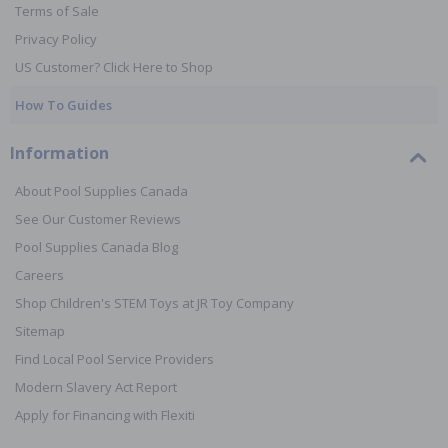
Terms of Sale
Privacy Policy
US Customer? Click Here to Shop
How To Guides
Information
About Pool Supplies Canada
See Our Customer Reviews
Pool Supplies Canada Blog
Careers
Shop Children's STEM Toys at JR Toy Company
Sitemap
Find Local Pool Service Providers
Modern Slavery Act Report
Apply for Financing with Flexiti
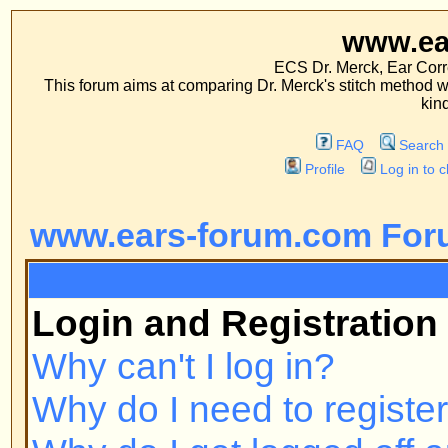
www.ears-forum
ECS Dr. Merck, Ear Correction System, Co
This forum aims at comparing Dr. Merck's stitch method with traditional me
kinds of operations.
FAQ
Search
Memberlist
Profile
Log in to check your private m
www.ears-forum.com Forum Inde
FAQ
Login and Registration Issues
Why can't I log in?
Why do I need to register at all?
Why do I get logged off automatic
How do I prevent my username fr
online user listings?
I've lost my password!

####

_Exercise objective_
Return every line of text from the records above, unchanged and in the same order, leaving out the pictures.

_Written solution_
Terms of Sale
Privacy Policy
US Customer? Click Here to Shop
How To Guides
Information
About Pool Supplies Canada
See Our Customer Reviews
Pool Supplies Canada Blog
Careers
Shop Children's STEM Toys at JR Toy Company
Sitemap
Find Local Pool Service Providers
Modern Slavery Act Report
Apply for Financing with Flexiti
www.ears-forum
ECS Dr. Merck, Ear Correction System, Co
This forum aims at comparing Dr. Merck's stitch method with traditional me
kinds of operations.
FAQ
Search
Memberlist
Profile
Log in to check your private m
www.ears-forum.com Forum Inde
FAQ
Login and Registration Issues
Why can't I log in?
Why do I need to register at all?
Why do I get logged off automatic
How do I prevent my username fr
online user listings?
I've lost my password!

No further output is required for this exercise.